What commission should I pay a D2D rep?

$1,500 to $3,500 per signed contract is the 2026 range, depending on base salary, experience, and ticket size. Commission-only structures pay the top end ($2,500 to $3,500 per contract) but have high rep churn. Low-base-plus-commission ($24K to $36K base plus $1,800 to $2,500 per contract) is more common for residential teams and retains reps through the ramp period. The right structure depends on your market, your team experience profile, and your cash flow position.

How long does it take to train a D2D rep?

30 to 60 days to reach breakeven on cost, 75 to 90 days to determine if the rep will produce long-term. The first two weeks are pure training. Weeks three through six are supervised production. Weeks seven through ten are independent production at low rates. By day 90, a rep should be producing 2+ contracts per week or be cut. Carrying underperformers past day 90 is the most common money-leak in D2D operations.

Should I classify D2D reps as W-2 or 1099?

W-2 in nearly all states in 2026. The 1099 classification has been challenged in multiple states (California, New York, Massachusetts, New Jersey) and the enforcement actions have produced large penalties for misclassified operators. The cost difference (workers comp, payroll taxes, benefits) is roughly 15 to 25 percent of compensation, but the legal risk of 1099 classification is meaningful enough that most defensible operators have moved to W-2. Consult a local employment attorney for state-specific guidance.

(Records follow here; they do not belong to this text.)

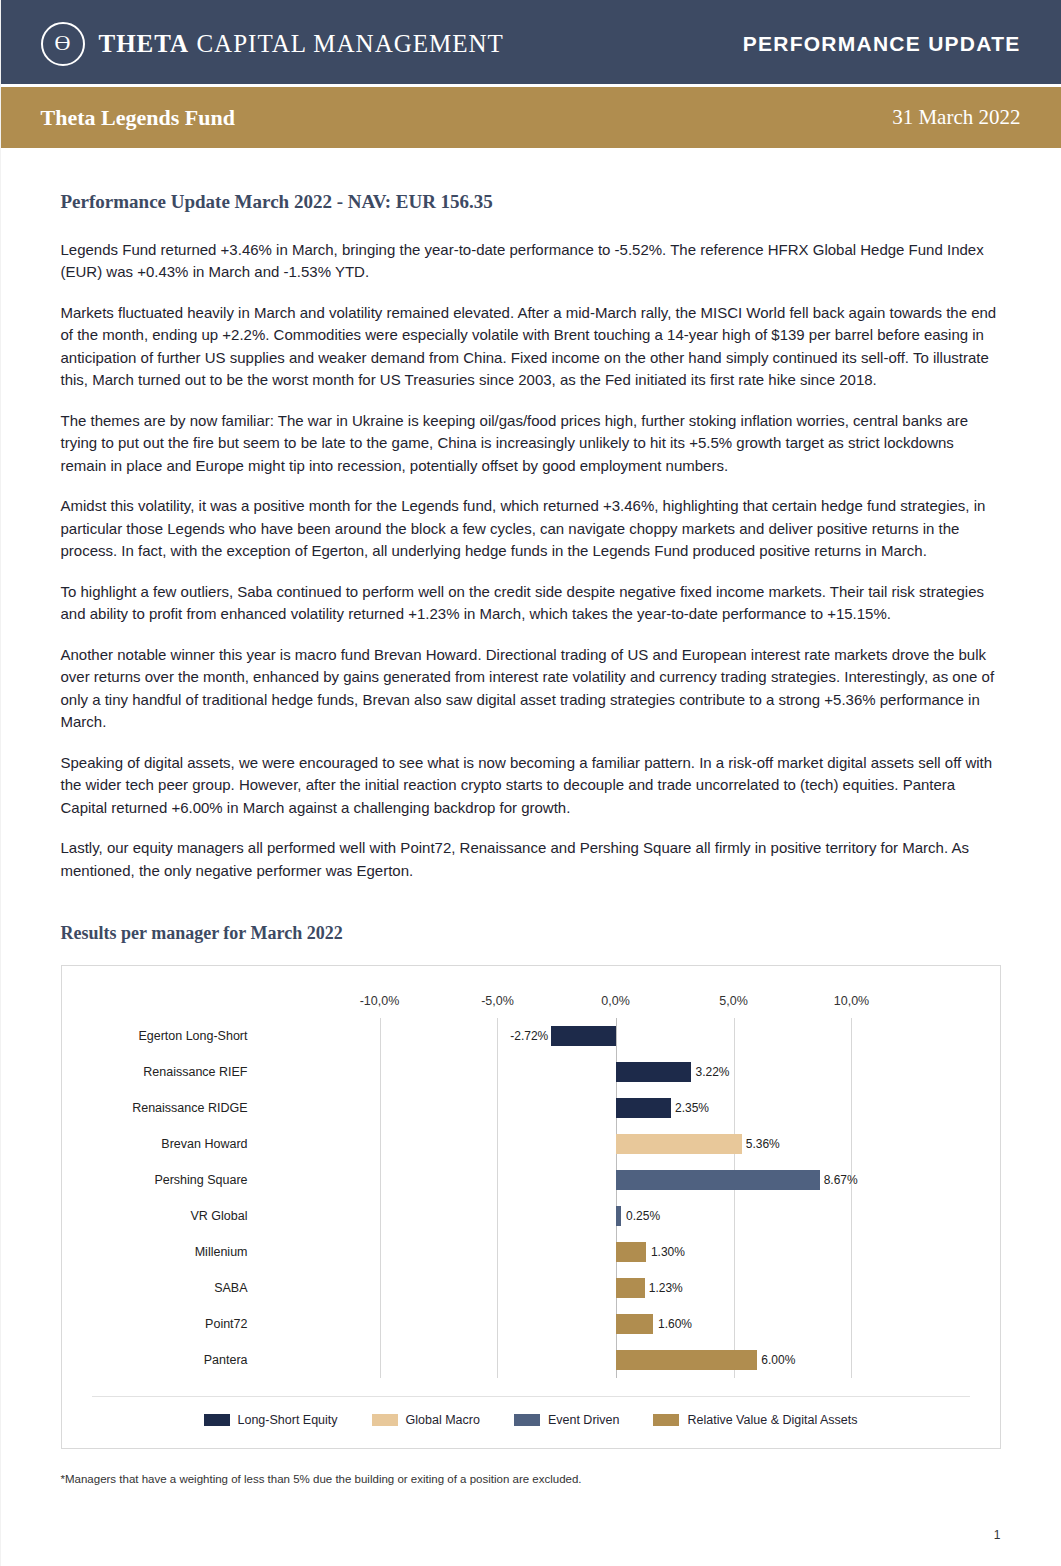ϴ
THETA CAPITAL MANAGEMENT
PERFORMANCE UPDATE
Theta Legends Fund
31 March 2022
Performance Update March 2022 - NAV: EUR 156.35
Legends Fund returned +3.46% in March, bringing the year-to-date performance to -5.52%. The reference HFRX Global Hedge Fund Index (EUR) was +0.43% in March and -1.53% YTD.
Markets fluctuated heavily in March and volatility remained elevated. After a mid-March rally, the MISCI World fell back again towards the end of the month, ending up +2.2%. Commodities were especially volatile with Brent touching a 14-year high of $139 per barrel before easing in anticipation of further US supplies and weaker demand from China. Fixed income on the other hand simply continued its sell-off. To illustrate this, March turned out to be the worst month for US Treasuries since 2003, as the Fed initiated its first rate hike since 2018.
The themes are by now familiar: The war in Ukraine is keeping oil/gas/food prices high, further stoking inflation worries, central banks are trying to put out the fire but seem to be late to the game, China is increasingly unlikely to hit its +5.5% growth target as strict lockdowns remain in place and Europe might tip into recession, potentially offset by good employment numbers.
Amidst this volatility, it was a positive month for the Legends fund, which returned +3.46%, highlighting that certain hedge fund strategies, in particular those Legends who have been around the block a few cycles, can navigate choppy markets and deliver positive returns in the process. In fact, with the exception of Egerton, all underlying hedge funds in the Legends Fund produced positive returns in March.
To highlight a few outliers, Saba continued to perform well on the credit side despite negative fixed income markets. Their tail risk strategies and ability to profit from enhanced volatility returned +1.23% in March, which takes the year-to-date performance to +15.15%.
Another notable winner this year is macro fund Brevan Howard. Directional trading of US and European interest rate markets drove the bulk over returns over the month, enhanced by gains generated from interest rate volatility and currency trading strategies. Interestingly, as one of only a tiny handful of traditional hedge funds, Brevan also saw digital asset trading strategies contribute to a strong +5.36% performance in March.
Speaking of digital assets, we were encouraged to see what is now becoming a familiar pattern. In a risk-off market digital assets sell off with the wider tech peer group. However, after the initial reaction crypto starts to decouple and trade uncorrelated to (tech) equities. Pantera Capital returned +6.00% in March against a challenging backdrop for growth.
Lastly, our equity managers all performed well with Point72, Renaissance and Pershing Square all firmly in positive territory for March. As mentioned, the only negative performer was Egerton.
Results per manager for March 2022
-10,0% -5,0% 0,0% 5,0% 10,0%
Egerton Long-Short
Renaissance RIEF
Renaissance RIDGE
Brevan Howard
Pershing Square
VR Global
Millenium
SABA
Point72
Pantera
-2.72%
3.22%
2.35%
5.36%
8.67%
0.25%
1.30%
1.23%
1.60%
6.00%
Long-Short Equity
Global Macro
Event Driven
Relative Value & Digital Assets
*Managers that have a weighting of less than 5% due the building or exiting of a position are excluded.
1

What tools should D2D reps carry?

A tablet (iPad or rugged Samsung), CompanyCam app for photo documentation, EagleView account for roof measurement, the company CRM mobile app, a tape measure, a flashlight, business cards, paper backup contracts, and safety equipment for roof inspections (harness, hard hat, soft-sole shoes). The total per-rep tool cost is $400 to $1,200 hardware plus $100 to $200 per month in software subscriptions.

What is the difference between AOB-restricted and non-restricted states?

AOB (Assignment of Benefits) is a contractual arrangement where the homeowner assigns their insurance claim rights to the contractor. Florida heavily restricted AOB in 2023, requiring specific disclosures and limiting contractor authority to negotiate with insurance carriers. Other states (Louisiana, Mississippi, North Carolina) have considered similar restrictions but have not implemented comprehensive AOB reform. D2D scripts and processes need to be state-specific to comply with AOB rules where they exist.

When should I transition from D2D-led to inbound-led marketing?

Typically between $5M and $8M of annual revenue, when the marginal cost of managing additional D2D reps starts to exceed the marginal efficiency of inbound channels. The signals: rep recruitment becomes harder, rep churn accelerates, compliance overhead grows, and the management-to-rep ratio becomes hard to maintain. The transition is gradual, with inbound channels (paid search, SEO, referral programs) growing while D2D headcount stabilizes or shrinks through attrition.